この議事要旨には「2018年の早い時期にガイダンスの段階的なシフトについて検討(することが必要)」、「リフレが継続すれば市場とのコミュニケーションに変化が必要」などといった文言が記されており、市場にとってみれば「想定していた以上に出口戦略に向けての突っ込んだ話題が取り沙汰されていたのだなぁ」という印象。とはいえ、理事会メンバーらのなかには様々に異なる見解があることも事実であり、ECBが出口戦略を前倒しするとの見方に傾き過ぎることにも慎重でありたいところです。
これまでも、ECBの政策方針について外国為替市場の投資家は幾度も"勇み足"を踏んできました。換言すると、市場の出口期待は幾度も裏切られてきたのです。もちろん、常に期待が先行し過ぎることに十分注意しておかねばならないわけであり、今回も来週25日に行われるECB理事会の声明やドラギ総裁発言の内容によっては、足下のユーロ買い・ドル売りの流れが急反転する可能性もなくはないと見ておく必要があります。

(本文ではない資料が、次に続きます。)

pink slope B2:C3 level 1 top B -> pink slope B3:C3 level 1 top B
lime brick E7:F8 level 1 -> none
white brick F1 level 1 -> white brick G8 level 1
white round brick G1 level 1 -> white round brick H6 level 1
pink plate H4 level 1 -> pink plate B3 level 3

それにしましても、目下のドル安の流れは一体どこまで続くというのでしょう。ここでドル/円とユーロ/ドルについて、其々当面の目安と考えられる水準を確認しておきたいと思います。まずドル/円に関しては、やはり長らく形成されている三角保ち合い(トライアングル)の下辺(下図・左参照)というのが一つの目安になるものと考えられます。
実のところ、このトライアングル下辺の水準は62カ月移動平均線(62カ月線)が位置しているところに近く、現在は109円ちょうどぐらいの水準にあります。もちろん、同水準を目指して今後も円高・ドル安が進むというのではなく、どんなにドル/円が下押しても「せいぜい109円あたりまで」という見方をしておけばよいのではないかと思われます。
すでに重々ご承知のこととは思いますが、2016年6月のブレグジット・ショック時とその後しばらくのドル/円の安値が62カ月線にガッチリと下支えされたことは、あらためて確認しておきたい事実です。いずれにしても、足下の円高は目の前に積み上がった円売りポジションを一旦解消しておこうとする調整的な流れの一環であると見ます。
一方のユーロ/ドルは、上図(右)に見るように今月(1月)の月足ロウソクが62カ月線を上抜ける格好となっており、すでに一目均衡表の月足「雲」上限(現在は1.2424ドル)が視野に入ってきているものと思われます。そして、この月足「雲」上限は過去に幾度もユーロ/ドルの強烈な上値抵抗として機能してきた経緯があります。当面、やはりその点は念頭に置いて臨むことが必要でしょう。